Takeda pens $900M biobucks pact with Carmine for non-viral gene therapy work

Takeda HQ

Japanese pharma and biotech friend Takeda is set to spend nearly $1 billion in backloaded payments for a deal with early-stage startup Carmine Therapeutics.

The pair will target rare diseases using gene therapies out of the biotech’s red blood cell extracellular vesicles (RBCEVs) platform, which it calls Regent and was first published in Nature back in 2018 (with the startup officially launching a year later).

An initial focus is non-viral gene therapies rather than the traditional path of adeno-associated virus (AAV)-based gene therapies that can lead to unwanted side effects.

The biotech said its RBCEV-based gene therapy “has the potential for repeat dosing, a significantly larger transgene payload capacity in excess of 11KB, and enhanced bio-distribution in selected tissues through RBCEV surface modification.”

The deal could be worth as much as $900 million, with Takeda leading Carmine's convertible note seed plus funding round by extending a $5 million convertible loan to the biotech. There’s an upfront payment and extra research funding cash, though details of dollar amounts here were not given.
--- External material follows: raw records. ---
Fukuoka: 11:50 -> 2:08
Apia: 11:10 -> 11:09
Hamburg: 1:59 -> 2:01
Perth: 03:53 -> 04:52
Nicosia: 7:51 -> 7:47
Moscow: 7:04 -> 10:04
Takeda nabs an option to license the programs following the completion of preclinical proof of concept studies; from here, it would be responsible for clinical development and sales.
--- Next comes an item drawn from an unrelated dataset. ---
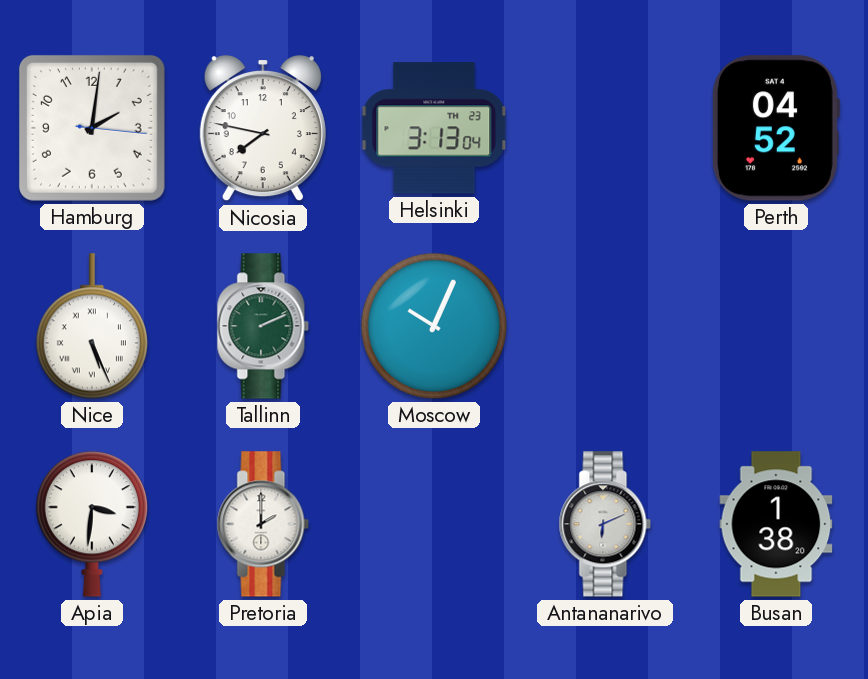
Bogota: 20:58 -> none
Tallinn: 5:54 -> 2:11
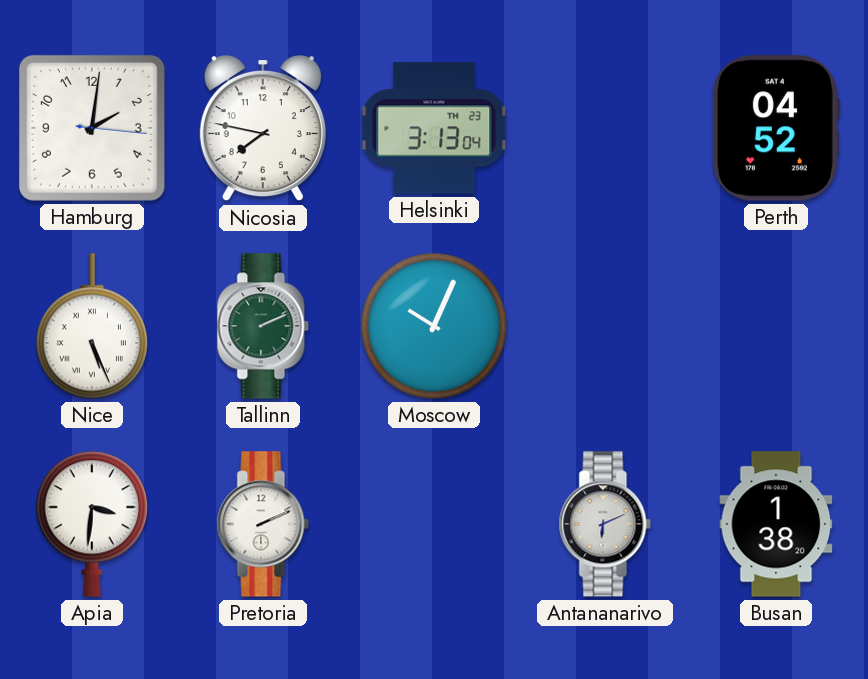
Pretoria: 2:00 -> 2:11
Carmine Therapeutics was founded last year by Esco Ventures X, a life science fund, professor Harvey Lodish of the Whitehead Institute at MIT and Singaporean professors Minh Le and Jiahai Shi.

Lodish was a founding member of several big biotechs, including Genzyme (which was snapped up by Sanofi).

XQ Lin, founding CEO of Carmine Therapeutics and managing partner of Esco Ventures, said: “We are pleased to enter this collaboration with Takeda, a recognized global leader in rare disease therapies, slightly more than a year since Carmine was created and incubated by Esco Ventures X. This provides Carmine with significant funding to further develop our REGENT(TM) platform, and advance our wholly-owned programs.”

This also marks another, albeit very early venture into gene therapies for Takeda. In April, German CRO-biotech hybrid Evotec allied with Takeda to expand into gene therapy research. The move saw Evotec establish a 20-person team in Austria, the focal point of Takeda’s gene therapy operation, and sign up to work on programs for its Japanese partner.

Takeda acquired a gene therapy center in Orth an der Donau, Austria, through its purchase of Shire, which picked up the site two years earlier in its takeover of Baxalta. Throughout the series of changes in ownership, which began when Baxter spun out Baxalta in 2014, a team at the site has worked on gene therapies.

“At Takeda, we're expanding our foundation in gene therapy by establishing a network of innovative partners like Carmine Therapeutics who are pursuing non-viral vector approaches that could leapfrog today's technology,” added Takeda's rare disease drug discovery unit head Madhu Natarajan.

“Developing alternative gene therapy delivery vehicles like the REGENT platform that could address the challenges of AAV gene therapy is critical to one day delivering next-generation cures for rare diseases.”